In essence, the recent ordinance no. 24797 of the Supreme Court it does not change a direction but confirms it, recognizing an important right of the worker. In fact, in the judgment against the employer, the latter will be able to use the recorded audio conversation, even though it took place between third parties and ‘strangers’. The justifying reason is the judicial protection of the essential right of defence, which is connected to the rights of the worker.
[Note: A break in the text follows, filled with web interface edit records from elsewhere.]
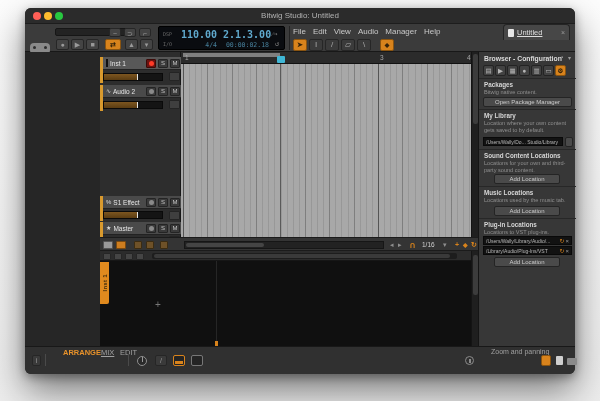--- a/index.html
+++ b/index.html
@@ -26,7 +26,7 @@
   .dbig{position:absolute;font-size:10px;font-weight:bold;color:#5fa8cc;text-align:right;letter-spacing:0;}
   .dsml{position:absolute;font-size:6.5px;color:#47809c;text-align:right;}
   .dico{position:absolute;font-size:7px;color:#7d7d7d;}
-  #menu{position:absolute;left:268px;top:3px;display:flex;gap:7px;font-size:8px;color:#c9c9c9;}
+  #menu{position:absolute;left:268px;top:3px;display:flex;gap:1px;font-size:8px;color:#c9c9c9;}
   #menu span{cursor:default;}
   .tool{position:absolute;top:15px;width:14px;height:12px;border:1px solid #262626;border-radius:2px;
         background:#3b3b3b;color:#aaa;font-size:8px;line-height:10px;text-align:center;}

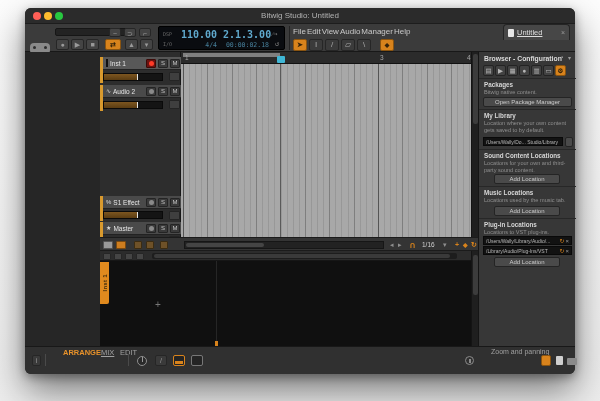--- a/index.html
+++ b/index.html
@@ -111,7 +111,7 @@
   
   #bottombar{position:absolute;left:0;top:338px;width:550px;height:28px;background:#303030;
              border-top:1px solid #181818;border-radius:0 0 6px 6px;}
-  .bb{position:absolute;top:1px;font-size:7.5px;color:#a0a0a0;margin-left:12px;}
+  .bb{position:absolute;top:8px;font-size:7.5px;color:#a0a0a0;}
   .bb.sel{color:#e8922a;font-weight:bold;}
   .bbsep{position:absolute;top:7px;width:1px;height:12px;background:#1d1d1d;border-right:1px solid #4a4a4a;}
   .bbico{position:absolute;top:8px;width:12px;height:11px;border:1px solid #262626;border-radius:2px;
It is no coincidence that these words appear in the Court’s ruling:

the processing of personal data in the judicial context[…] is not subject toinformation obligation and to subject to obtaining consent provided that the data are inherent to the field of business and judicial disputes that justify their collection, they are not used for purposes other than those of justice for which they were acquired and the authorization provision exists (Cass. no. 1263 of 17/01/2022;

In conclusion, the employee will thus be able to use their electronic device to record the conversations of those who work in the company, and will be able to do so without their knowledge and therefore without their consent. This is because the Cassation he stated and reiterated a jurisprudential principleaccording to which the protection of defense means and evidence is placed one step higher than the needs of protecting the privacy of third parties.